By Shadia Nasralla, Simon Jessop and Kate Abnett
LONDON/BRUSSELS (Reuters) – Oil major BP has lobbied for the EU to support natural gas, a move that exposes divergent views among investors and reflects a wider European dispute about the role of the fossil fuel in the transition to a lower-carbon world.
The European Commission – aiming to reach net-zero greenhouse gas emissions by 2050 – had planned to omit gas-fuelled power plants from a new list of investments that can be marketed as sustainable, but delayed the decision last month following complaints from some countries and companies.
Britain’s BP was among those lobbying against the plan. In a December 2020 response to the Commission’s public consultation on the issue, it said the new rules could threaten financing of gas projects, and obstruct a shift away from more polluting coal.
BP called for an increase in the emission limits that gas plants would have to meet to allow them to be labelled green without requiring the immediate installation of carbon capture and storage (CCS) technology, which is still deemed too expensive for wide-scale use.
Natural gas emits roughly half the CO2 emissions of coal when burned in power plants. But gas infrastructure is also associated with emissions of the greenhouse gas methane.
When asked about its lobbying, BP said it strongly supported the EU’s climate goals.

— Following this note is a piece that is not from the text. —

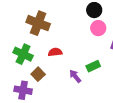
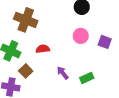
pink circle: (98, 28) -> (81, 36), moved
green rectangle: (93, 66) -> (87, 78), moved

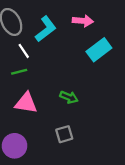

It added that natural gas was enabling the transition from coal.
However investors gave mixed responses when asked whether BP’s championing of gas was at odds with its pledge to support the Paris Agreement. As well as committing to bringing carbon emissions from the barrels it produces to net zero by 2050, the company has pledged to align its lobbying activities to support net-zero carbon policies.
Natasha Landell-Mills, head of stewardship at asset manager Sarasin and Partners, said BP’s lobbying raised questions about its commitments.
“If their capex (capital expenditure) was oriented towards full decarbonisation by 2050, then you’d naturally expect to see lobbying align with this goal. The fact it seems to be pushing the other way suggests a problem,” she added.
Others, though, pointed to the question of what aligning with the Paris Agreement means in practice.
“It’s not like a standard setter has said ‘here, exactly, is what Paris-aligned means, industry by industry’,” said John Streur, CEO at U.S. asset manager Calvert Research and Management.
Another institutional investor, speaking on condition of anonymity, said he did not see a problem with BP’s response and that there was no blueprint for what Paris-aligned means, adding however it was not a good time “to stick your head out”.
The European Commission had originally said gas plants must emit below 100g of carbon dioxide equivalent per kilowatt hour (CO2e/kWh) to be labelled green – a level even the use of CCS would make it tough to achieve, according to BP.
In its December submission to the Commission, BP urged the EU to set a higher emissions limit to encourage power suppliers to shift more capacity to gas from coal plants.
“Natural gas should have a dedicated threshold, above the current 100g CO2e/kWh, to reflect its role to facilitate an affordable and fair energy transition by enabling a shift away from coal in power generation and heating, providing dispatchable power to complement renewables and offering an alternative fuel in transport,” it said.
BP is far from alone in its support of gas.
At least nine EU countries, including Poland, Hungary and the Czech Republic, lobbied the Commission to label gas plants as sustainable, documents seen by Reuters showed. Other governments including Denmark, Spain and Ireland urged Brussels to exclude the fuel.
European oil and gas producer Eni criticised the 100 g/kWH threshold as too low in December, while a group including Total and Repsol signed an open letter from several energy firms in support of gas as a means to replace coal in the energy mix.
“Any tonne we don’t emit today is much more valuable in terms of avoiding global warming then a tonne that is with the best intention avoided in 2040,” said Mario Mehren, Chief Executive of Wintershall Dea, who signed that letter.
The Paris Agreement set a target to limit global warming to 2 degrees Celsius above pre-industrial levels, and aim for 1.5 degrees.
The EU aims to cut its net greenhouse gas emissions by 55% by 2030, from 1990 levels, and eliminate them by 2050.
The role of gas depends on factors such as what volume of emissions can be captured and stored in the future, and fixing methane leaks from gas infrastructure, said Joeri Rogelj, a lead author on Intergovernmental Panel on Climate Change (IPCC) reports and Director of Research at the Grantham Institute at Imperial College London.
“In that context, unabated gas, without carbon capture and storage, is not part of the key sustainable investments,” he added.
Sandrine Dixson-Declève, co-president of the Club of Rome think-tank and one of the EU’s expert advisers on the sustainable finance taxonomy, said the rules needed to reflect climate science.
“No one is denying that gas can help the transition, but that does not mean it is Paris Agreement compliant.”